Exercise input —

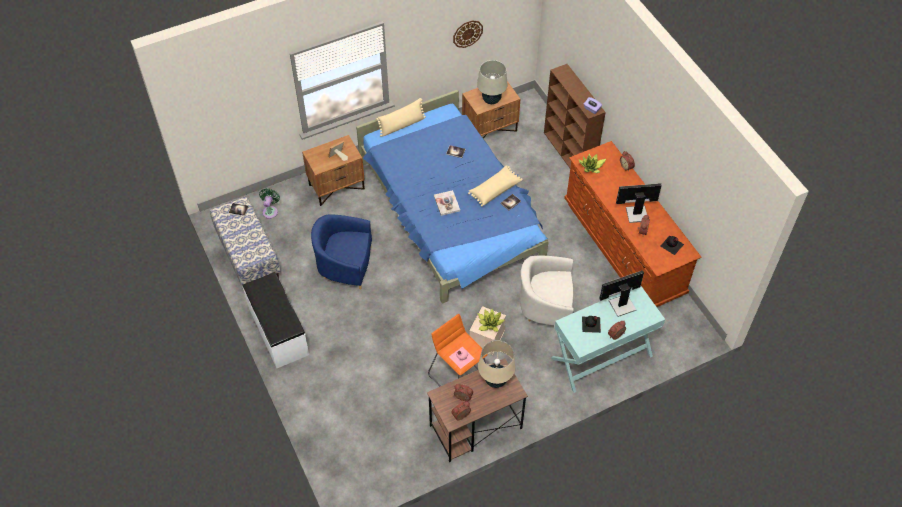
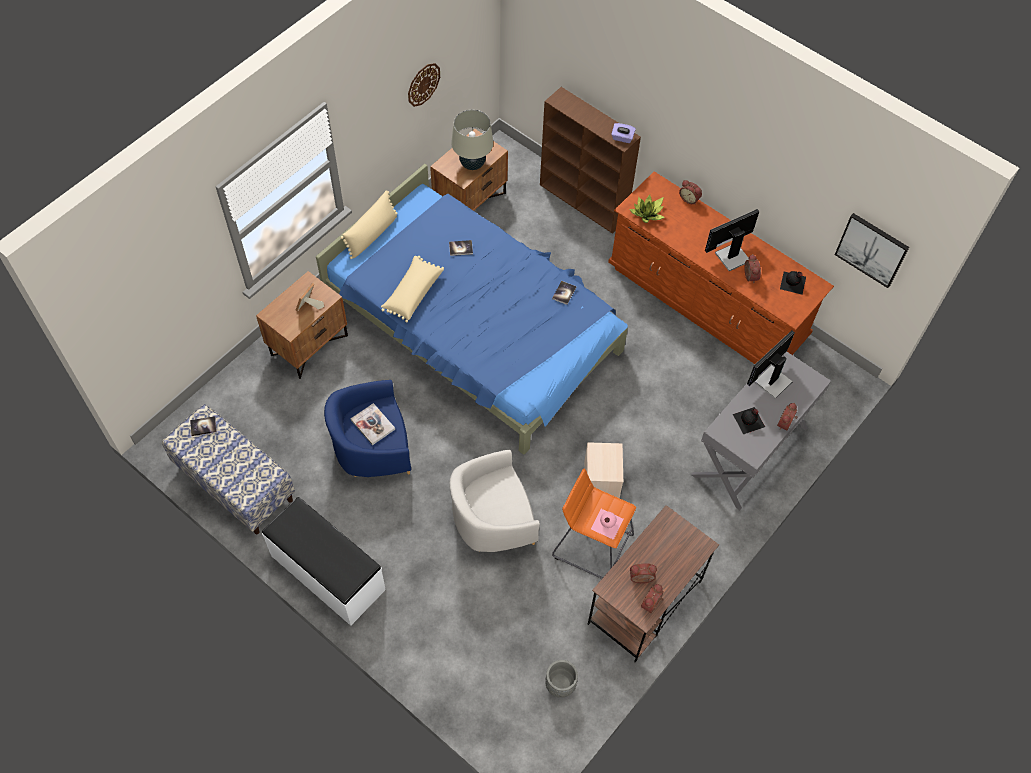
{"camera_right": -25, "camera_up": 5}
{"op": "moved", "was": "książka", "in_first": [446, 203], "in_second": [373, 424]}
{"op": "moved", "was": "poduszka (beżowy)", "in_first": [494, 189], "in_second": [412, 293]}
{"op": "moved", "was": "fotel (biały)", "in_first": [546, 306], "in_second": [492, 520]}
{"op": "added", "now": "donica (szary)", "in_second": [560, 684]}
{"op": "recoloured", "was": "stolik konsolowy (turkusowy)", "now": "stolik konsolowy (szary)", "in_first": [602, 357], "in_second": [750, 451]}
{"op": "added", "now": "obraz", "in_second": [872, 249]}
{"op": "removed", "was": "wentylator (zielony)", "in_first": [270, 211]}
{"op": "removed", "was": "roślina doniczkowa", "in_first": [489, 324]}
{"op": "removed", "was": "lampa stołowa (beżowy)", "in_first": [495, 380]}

What you need to do — Repeat the records verbatim, excluding pictures.

Task output —
{"camera_right": -25, "camera_up": 5}
{"op": "moved", "was": "książka", "in_first": [446, 203], "in_second": [373, 424]}
{"op": "moved", "was": "poduszka (beżowy)", "in_first": [494, 189], "in_second": [412, 293]}
{"op": "moved", "was": "fotel (biały)", "in_first": [546, 306], "in_second": [492, 520]}
{"op": "added", "now": "donica (szary)", "in_second": [560, 684]}
{"op": "recoloured", "was": "stolik konsolowy (turkusowy)", "now": "stolik konsolowy (szary)", "in_first": [602, 357], "in_second": [750, 451]}
{"op": "added", "now": "obraz", "in_second": [872, 249]}
{"op": "removed", "was": "wentylator (zielony)", "in_first": [270, 211]}
{"op": "removed", "was": "roślina doniczkowa", "in_first": [489, 324]}
{"op": "removed", "was": "lampa stołowa (beżowy)", "in_first": [495, 380]}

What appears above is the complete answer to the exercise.